Le FMI a ouvert des bureaux restreints dans plusieurs pays du monde. Outre les Centres régionaux d’assistance technique et les Instituts de formation (voir le chapitre 4), il a des représentants résidents dans un grand nombre de pays membres, ainsi que des bureaux régionaux en Europe et à Tokyo.

Les bureaux du FMI en Europe représentent le Fonds dans la région; ils conseillent au besoin la direction et les départements, apportent un appui aux opérations du FMI en Europe et transmettent les positions européennes sur les dossiers intéressant le FMI. Les institutions basées en Europe, à savoir l’Organisation de coopération et de développement économiques (OCDE), l’Union européenne (UE), le Conseil de stabilité financière et la Banque des règlements internationaux (BRI), jouent un rôle crucial dans la riposte à la crise économique et financière. Il est donc primordial de renforcer la coordination entre le FMI et ces institutions. Les activités des bureaux du FMI en Europe concernent essentiellement quatre grands domaines.
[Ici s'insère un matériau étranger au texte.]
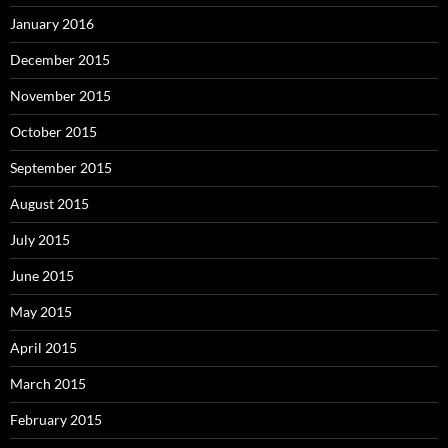
January 2016
December 2015
November 2015
October 2015
September 2015
August 2015
July 2015
June 2015
May 2015
April 2015
March 2015
February 2015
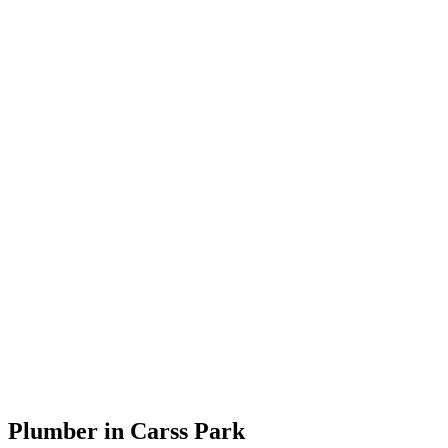
Plumber in Carss Park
Premièrement, ils contribuent à la surveillance multilatérale et régionale exercée par le FMI en représentant celui-ci dans diverses institutions et en lui faisant rapport sur les positions et les activités des organisations internationales, laboratoires de réflexion et experts influents basés en Europe, et en participant aux consultations du FMI avec les institutions de l’UE. Deuxièmement, ils représentent le FMI pour les activités ordinaires du Comité d’aide au développement de l’OCDE et ont établi des relations de travail étroites avec les agences de développement bilatérales et multilatérales en Europe. Troisièmement, ils mènent de vastes campagnes d’information pour mieux éclairer le débat et diffuser les idées du FMI sur les principales questions de politique économique en Europe. Quatrièmement, les bureaux du FMI en Europe travaillent avec le Département des ressources humaines pour l’aider à atteindre les objectifs de recrutement de l’institution.
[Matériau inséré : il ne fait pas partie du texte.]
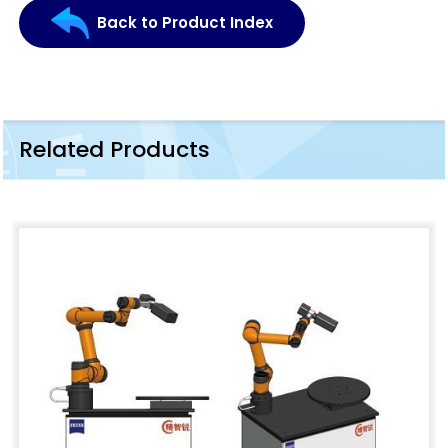
Back to Product Index
Related Products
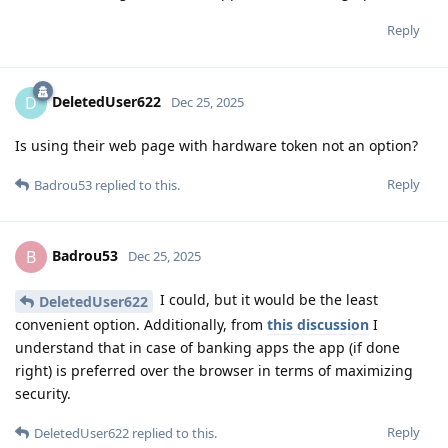
Reply
DeletedUser622
D
Dec 25, 2025
Is using their web page with hardware token not an option?
Reply
Badrou53
replied to this.
Badrou53
B
Dec 25, 2025
I could, but it would be the least
DeletedUser622
convenient option. Additionally, from
this discussion
I
understand that in case of banking apps the app (if done
right) is preferred over the browser in terms of maximizing
security.
Reply
DeletedUser622
replied to this.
En tant que fenêtre du FMI sur la région Asie et Pacifique, dont l’importance dans l’économie mondiale ne cesse de croître, le Bureau régional Asie et Pacifique aide à suivre les développements économiques et financiers, ce qui permet de donner une perspective plus régionale à la surveillance exercée par le FMI. Ce bureau a pour mission de promouvoir une meilleure compréhension du FMI et de ses politiques dans la région ainsi que de tenir le FMI informé des points de vue régionaux sur les grands dossiers. À ce titre, le bureau coordonne les relations du FMI avec les instances régionales, notamment le Conseil de coopération économique Asie-Pacifique (APEC), l’Association des nations de l’Asie du Sud-Est (ASEAN) et l’ASEAN+3. Il organise aussi des conférences et des manifestations qui permettent des échanges de vues sur des dossiers d’actualité qui sont au cœur des activités du FMI et de promouvoir le renforcement des capacités dans la région par le biais du programme de bourses d’études FMI—Japon et de programmes de séminaires macroéconomiques.